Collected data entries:
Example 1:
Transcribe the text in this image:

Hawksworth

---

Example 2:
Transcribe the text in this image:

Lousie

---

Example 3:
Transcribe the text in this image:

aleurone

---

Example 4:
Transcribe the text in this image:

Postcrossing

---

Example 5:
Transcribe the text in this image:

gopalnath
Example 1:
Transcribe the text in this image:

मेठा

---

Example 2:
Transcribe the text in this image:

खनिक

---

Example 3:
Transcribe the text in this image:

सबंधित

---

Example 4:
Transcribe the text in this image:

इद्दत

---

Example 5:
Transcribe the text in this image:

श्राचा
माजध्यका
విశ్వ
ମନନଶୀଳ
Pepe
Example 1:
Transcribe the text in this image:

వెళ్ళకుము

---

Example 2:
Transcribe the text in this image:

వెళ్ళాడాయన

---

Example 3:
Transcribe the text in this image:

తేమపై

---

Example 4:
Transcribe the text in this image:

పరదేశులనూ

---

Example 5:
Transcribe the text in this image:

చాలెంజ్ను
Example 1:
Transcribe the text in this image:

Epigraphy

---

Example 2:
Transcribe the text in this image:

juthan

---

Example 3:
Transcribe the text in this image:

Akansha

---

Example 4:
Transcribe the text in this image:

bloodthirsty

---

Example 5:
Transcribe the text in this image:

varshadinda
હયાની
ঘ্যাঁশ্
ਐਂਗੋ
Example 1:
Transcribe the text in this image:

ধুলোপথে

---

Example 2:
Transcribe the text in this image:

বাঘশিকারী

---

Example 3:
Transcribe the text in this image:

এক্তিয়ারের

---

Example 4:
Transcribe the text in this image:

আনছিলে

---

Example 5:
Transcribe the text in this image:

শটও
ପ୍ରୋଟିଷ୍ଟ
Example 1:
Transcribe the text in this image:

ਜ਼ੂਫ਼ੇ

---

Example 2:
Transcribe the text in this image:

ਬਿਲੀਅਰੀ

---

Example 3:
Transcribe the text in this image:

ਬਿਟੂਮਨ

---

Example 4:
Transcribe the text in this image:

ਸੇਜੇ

HOW TO COMPLETE THIS TASK:
Print every entry exactly.

FINISHED TASK:
Example 1:
Transcribe the text in this image:

Hawksworth

---

Example 2:
Transcribe the text in this image:

Lousie

---

Example 3:
Transcribe the text in this image:

aleurone

---

Example 4:
Transcribe the text in this image:

Postcrossing

---

Example 5:
Transcribe the text in this image:

gopalnath
Example 1:
Transcribe the text in this image:

मेठा

---

Example 2:
Transcribe the text in this image:

खनिक

---

Example 3:
Transcribe the text in this image:

सबंधित

---

Example 4:
Transcribe the text in this image:

इद्दत

---

Example 5:
Transcribe the text in this image:

श्राचा
माजध्यका
విశ్వ
ମନନଶୀଳ
Pepe
Example 1:
Transcribe the text in this image:

వెళ్ళకుము

---

Example 2:
Transcribe the text in this image:

వెళ్ళాడాయన

---

Example 3:
Transcribe the text in this image:

తేమపై

---

Example 4:
Transcribe the text in this image:

పరదేశులనూ

---

Example 5:
Transcribe the text in this image:

చాలెంజ్ను
Example 1:
Transcribe the text in this image:

Epigraphy

---

Example 2:
Transcribe the text in this image:

juthan

---

Example 3:
Transcribe the text in this image:

Akansha

---

Example 4:
Transcribe the text in this image:

bloodthirsty

---

Example 5:
Transcribe the text in this image:

varshadinda
હયાની
ঘ্যাঁশ্
ਐਂਗੋ
Example 1:
Transcribe the text in this image:

ধুলোপথে

---

Example 2:
Transcribe the text in this image:

বাঘশিকারী

---

Example 3:
Transcribe the text in this image:

এক্তিয়ারের

---

Example 4:
Transcribe the text in this image:

আনছিলে

---

Example 5:
Transcribe the text in this image:

শটও
ପ୍ରୋଟିଷ୍ଟ
Example 1:
Transcribe the text in this image:

ਜ਼ੂਫ਼ੇ

---

Example 2:
Transcribe the text in this image:

ਬਿਲੀਅਰੀ

---

Example 3:
Transcribe the text in this image:

ਬਿਟੂਮਨ

---

Example 4:
Transcribe the text in this image:

ਸੇਜੇ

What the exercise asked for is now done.